Self-Hosting AI: Running Whisper Locally on Mac and Windows

Running AI models locally used to be a niche pursuit for ML engineers. But with tools like Whisper, Ollama, and modern GPU hardware, self-hosting AI is practical for everyday developers. Here's how to set up local Whisper transcription on Mac and Windows.

Why Self-Host AI?

  • Privacy: Your data never leaves your machine
  • Cost: No API fees, no rate limits
  • Reliability: No outages, no rate limiting
  • Learning: Understanding how AI actually works

Mac Setup (Apple Silicon)

Option 1: whisper.cpp (Fastest)

# Install
brew install whisper-cpp

# Download a model (base is good for most use cases)
curl -L -O https://huggingface.co/ggerganov/whisper.cpp/resolve/main/ggml-base.en.bin

# Transcribe
whisper-cpp -m ggml-base.en.bin -f audio.mp3 --output-txt

whisper.cpp uses Metal acceleration on Apple Silicon. On my M2 MacBook Pro, I get ~10-20x realtime transcription speed.

Option 2: Python + Whisper (Easier API)

# Install
pip install openai-whisper

# Use
whisper audio.mp3 --model base --language en

This uses PyTorch with Metal backend. Slower than whisper.cpp but more flexible.

Option 3: Ollama with Whisper

Ollama recently added Whisper support:

# Install
brew install ollama

# Pull and run
ollama pull whisper
ollama run whisper audio.mp3

Windows Setup

GPU Acceleration

For best performance, you need NVIDIA CUDA or AMD Vulkan:

  • NVIDIA: Install CUDA toolkit, use whisper.cpp with CUDA support
  • AMD/Intel: Use whisper.cpp with Vulkan support

Option 1: whisper.cpp

# Download pre-built binary
# https://github.com/ggerganov/whisper.cpp/releases

# Download model
Invoke-WebRequest -Uri "https://huggingface.co/ggerganov/whisper.cpp/resolve/main/ggml-base.en.bin" -OutFile "ggml-base.en.bin"

# Transcribe
.main.exe -m ggml-base.en.bin -f audio.mp3 --output-txt

Option 2: Python + Whisper

# Install Python 3.11+ if needed
# Then:
pip install openai-whisper

# Run
whisper audio.mp3 --model base

Model Selection Guide

ModelSizeSpeedAccuracyUse Case
tiny39MBFastestGoodReal-time, quick notes
base74MBFastBetterDefault choice
small244MBMediumGreatWhen accuracy matters
medium769MBSlowerExcellentProfessional use
large-v31.5GBSlowestBestMaximum accuracy

For meetings, base or small is usually sufficient.
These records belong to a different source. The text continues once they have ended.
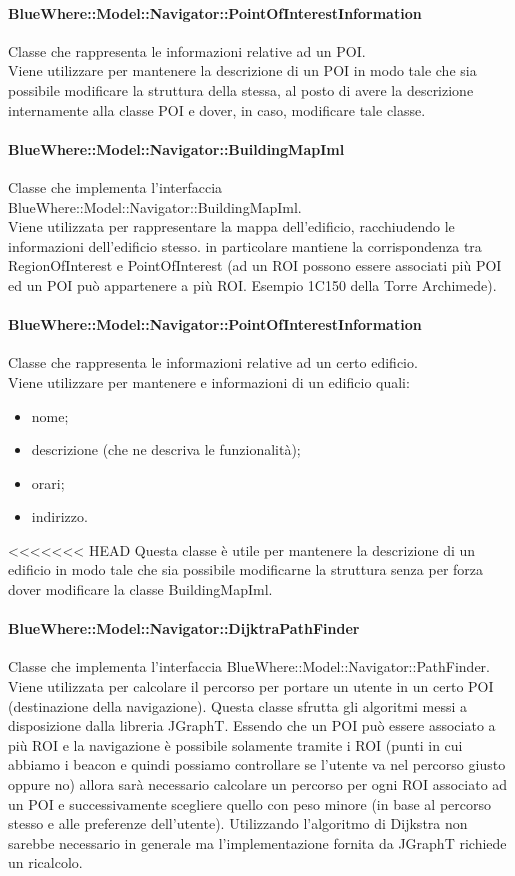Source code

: \documentclass[../SpecificaTecnica.tex]{subfiles}
\begin{document}
				\paragraph{BlueWhere::Model::Navigator::PointOfInterestInformation}
					Classe che rappresenta le informazioni relative ad un POI. \\
					Viene utilizzare per mantenere la descrizione di un POI in modo tale che sia possibile modificare la struttura della stessa, al posto di avere la descrizione internamente alla classe POI e dover, in caso, modificare tale classe.
				\paragraph{BlueWhere::Model::Navigator::BuildingMapIml}
					Classe che implementa l'interfaccia BlueWhere::Model::Navigator::BuildingMapIml. \\
					Viene utilizzata per rappresentare la mappa dell'edificio, racchiudendo le informazioni dell'edificio stesso. in particolare mantiene la corrispondenza tra RegionOfInterest e PointOfInterest (ad un ROI possono essere associati più POI ed un POI può appartenere a più ROI. Esempio 1C150 della Torre Archimede).
				\paragraph{BlueWhere::Model::Navigator::PointOfInterestInformation}
					Classe che rappresenta le informazioni relative ad un certo edificio. \\
					Viene utilizzare per mantenere e informazioni di un edificio quali:
					\begin{itemize}
						\item nome;
						\item descrizione (che ne descriva le funzionalità);
						\item orari;
						\item indirizzo.
					\end{itemize}
<<<<<<< HEAD
					Questa classe è utile per mantenere la descrizione di un edificio in modo tale che sia possibile modificarne la struttura senza per forza dover modificare la classe BuildingMapIml. 
				\paragraph{BlueWhere::Model::Navigator::DijktraPathFinder}
					Classe che implementa l'interfaccia BlueWhere::Model::Navigator::PathFinder. \\
					Viene utilizzata per calcolare il percorso per portare un utente in un certo POI (destinazione della navigazione). Questa classe sfrutta gli algoritmi messi a disposizione dalla libreria JGraphT. Essendo che un POI può essere associato a più ROI e la navigazione è possibile solamente tramite i ROI (punti in cui abbiamo i beacon e quindi possiamo controllare se l'utente va nel percorso giusto oppure no) allora sarà necessario calcolare un percorso per ogni ROI associato ad un POI e successivamente scegliere quello con peso minore (in base al percorso stesso e alle preferenze dell'utente). Utilizzando l'algoritmo di Dijkstra non sarebbe necessario in generale ma l'implementazione fornita da JGraphT richiede un ricalcolo.
\end{document}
I use base.en (English-only) for faster processing.

Integration Tips

Voice Activity Detection (VAD)

Don't transcribe silence. Use Silero VAD to detect speech:

import torch

model, utils = torch.hub.load(repo_or_dir='snakers4/silero-vad', model='silero_vad')
(get_speech_timestamps, save_audio, read_audio, VADIterator, collect_chunks) = utils

wav = read_audio('audio.wav')
speech_timestamps = get_speech_timestamps(wav, model)
# Only transcribe speech segments

VAD can reduce transcription time by 60-80%.

GPU Memory Management

Large models need GPU VRAM:

  • small: ~1GB VRAM
  • medium: ~2.5GB VRAM
  • large-v3: ~5GB VRAM

On Mac, unified memory means these requirements are less strict. On Windows with discrete GPUs, check your VRAM.

What I Built

I packaged all of this into Clearminutes – a meeting assistant that uses local Whisper for transcription. No setup required, no command line, just download and run.

Under the hood, Clearminutes uses:

  • whisper.cpp (whisper-rs bindings) for transcription
  • Metal acceleration on Mac
  • CUDA/Vulkan on Windows
  • Silero VAD for speech detection
  • Ollama for local summarization

If you want local AI without the setup hassle, give it a try.

The Future is Local

We're at an inflection point. Local AI is becoming practical for everyday use. The models are good enough, the hardware is fast enough, and the tools are mature enough.

The question isn't whether to self-host AI. The question is: why would you want your data anywhere else?